COVID-19 Vaccination Sites Must Prepare for Rare Anaphylaxis Responses

Severe allergic reactions to COVID-19 vaccination are quite rare, but that doesn’t mean that pharmacies and other vaccination sites don’t have to be prepared for them. Public health officials detail what precautions and medications should be in place to deal with patients who suffer anaphylaxis and other severe adverse effects after their shot. Here are more details.

ATLANTA – Public health officials are emphasizing that vaccination locations, whether pharmacies or elsewhere, should be prepared for anaphylaxis reactions to COVID-19 vaccines.

A report in the Morbidity & Mortality Weekly Report advises that, based on early safety monitoring of the Pfizer-BioNTech COVID-19 vaccine, 21 cases of anaphylaxis were identified after administration of 1,893,360 first doses -- 11.1 cases per million vaccine doses administered. on U.S. data for December 14–23, 2020.

The national Centers for Disease Control and Prevention says similar data will be released later on the Moderna vaccine, which received emergency use authorization later.

The CDC also reports that most (86%) of the anaphylaxis cases had symptom onset within 30 minutes of vaccination, and most of those with anaphylaxis (81%) had a history of allergies or allergic reactions, including some with previous anaphylaxis events.
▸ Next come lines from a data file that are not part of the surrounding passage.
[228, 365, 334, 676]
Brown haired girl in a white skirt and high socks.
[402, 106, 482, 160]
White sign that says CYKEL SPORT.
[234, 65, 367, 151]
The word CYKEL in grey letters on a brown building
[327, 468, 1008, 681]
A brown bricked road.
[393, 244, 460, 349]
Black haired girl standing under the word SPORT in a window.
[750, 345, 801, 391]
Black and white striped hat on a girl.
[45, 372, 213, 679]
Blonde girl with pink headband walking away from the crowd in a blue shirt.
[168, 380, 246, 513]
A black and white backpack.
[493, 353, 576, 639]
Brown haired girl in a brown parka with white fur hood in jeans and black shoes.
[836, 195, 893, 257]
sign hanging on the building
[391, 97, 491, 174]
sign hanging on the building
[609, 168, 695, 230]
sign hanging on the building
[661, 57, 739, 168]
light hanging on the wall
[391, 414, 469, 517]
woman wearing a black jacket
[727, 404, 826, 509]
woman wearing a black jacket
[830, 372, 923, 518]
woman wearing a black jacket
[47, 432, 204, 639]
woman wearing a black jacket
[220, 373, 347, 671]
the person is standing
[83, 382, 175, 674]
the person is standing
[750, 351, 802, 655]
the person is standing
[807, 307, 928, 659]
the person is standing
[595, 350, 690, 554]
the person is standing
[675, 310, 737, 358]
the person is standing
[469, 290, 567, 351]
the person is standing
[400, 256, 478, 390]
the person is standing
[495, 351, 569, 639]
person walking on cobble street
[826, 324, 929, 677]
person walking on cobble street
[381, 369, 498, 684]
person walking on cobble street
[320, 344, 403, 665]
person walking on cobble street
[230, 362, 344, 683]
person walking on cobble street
In fact, the authors advise, up to 30% of the general U.S. population might have some type of allergy or history of allergic reactions.
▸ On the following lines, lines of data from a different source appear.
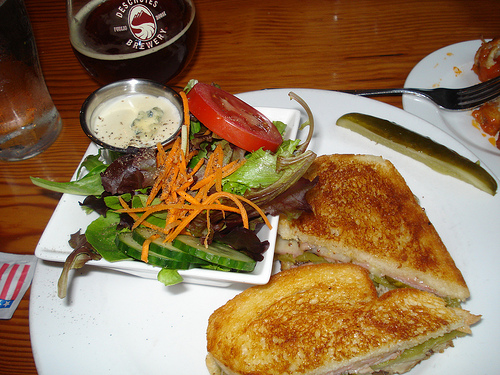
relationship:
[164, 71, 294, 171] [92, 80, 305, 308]
tomato on salad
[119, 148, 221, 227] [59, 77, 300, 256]
carrots on salad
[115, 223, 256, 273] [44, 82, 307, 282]
cucumber slices on salad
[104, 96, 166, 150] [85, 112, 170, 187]
dressing in container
Because of that, the agency recommends that vaccine providers should:

  • ensure that necessary supplies are available to manage anaphylaxis, especially sufficient quantities of epinephrine in prefilled syringes or autoinjectors;
  • screen potential vaccine recipients to identify persons with contraindications and precautions;
  • implement recommended postvaccination observation periods, either 15 or 30 minutes depending on each patient’s previous history of allergic reactions;
  • ensure that health care providers can recognize the signs and symptoms of anaphylaxis early and immediately treat suspected anaphylaxis with intramuscular epinephrine. (Because of the acute, life-threating nature of anaphylaxis, there are no contraindications to epinephrine administration);
  • make sure that patients experiencing anaphylaxis are transported to facilities where they can receive appropriate medical care and instruct all patients to seek immediate medical care if they develop signs or symptoms of an allergic reaction after their observation period ends and they have left the vaccination location.

The CDC adds that healthcare providers can play an important role in vaccine safety by being vigilant in recognizing and reporting adverse events after immunization to the Vaccine Adverse Event Reporting System.
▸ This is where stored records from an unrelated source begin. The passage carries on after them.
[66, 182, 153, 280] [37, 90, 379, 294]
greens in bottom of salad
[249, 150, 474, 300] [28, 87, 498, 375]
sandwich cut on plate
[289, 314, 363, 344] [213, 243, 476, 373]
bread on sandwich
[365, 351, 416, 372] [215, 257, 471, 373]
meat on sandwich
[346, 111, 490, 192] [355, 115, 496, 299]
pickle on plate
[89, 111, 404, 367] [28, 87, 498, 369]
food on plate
Nonanaphylaxis allergic reactions after Pfizer-BioNTech COVID-19 vaccination with symptom onset within the 0–1-day risk window include pruritus, rash, itchy and scratchy sensations in the throat and mild respiratory symptoms. The median patient age was 43 years (range = 18–65 years), and 75 (90%) reported reactions occurred in women. The median interval from vaccine receipt to symptom onset was 12 minutes (range = <1 minute–20 hours); in 61 (85%) cases, onset occurred within 30 minutes, in 11 cases, onset occurred after 30 minutes, and for 11 cases, time of onset was missing. For 56 (67%) case reports, a past history of allergies or allergic reactions was documented.

The report notes that the high rate of anaphylaxis cases after receipt of Pfizer-BioNTech COVID-19 vaccine in women might be at least partly related to their higher rate of receiving it; , although 64% of the vaccine doses administered with sex of recipient recorded were given in women.

While the data came from VAERS, researchers suggest “it is possible that intense media attention around the national COVID-19 vaccination program and heightened awareness of reports of anaphylaxis have affected vaccine recipient and health care provider behavior and practices, including elevated concern and anxiety, higher index of suspicion for anaphylaxis, and lower threshold for early treatment of suspected cases, thereby resulting in an increase in diagnosis of suspected anaphylaxis and corresponding stimulated above-baseline reporting to VAERS.”

The study also raises the possibility that the, if anaphylaxis cases after receipt of COVID-19 vaccine are identified and reported faster than vaccine doses administered are reported, the anaphylaxis rate associated with vaccination might be overestimated.

“Mortality from COVID-19 in populations at high risk is substantial and treatment options are limited. Widespread vaccination against COVID-19 with highly effective vaccines represents an important tool in efforts to control the pandemic,” the authors conclude. “CDC and FDA will continue to monitor for adverse events, including anaphylaxis, after receipt of COVID-19 vaccines and will regularly assess the benefits and risks of vaccination in the context of the evolving epidemiology of the pandemic.”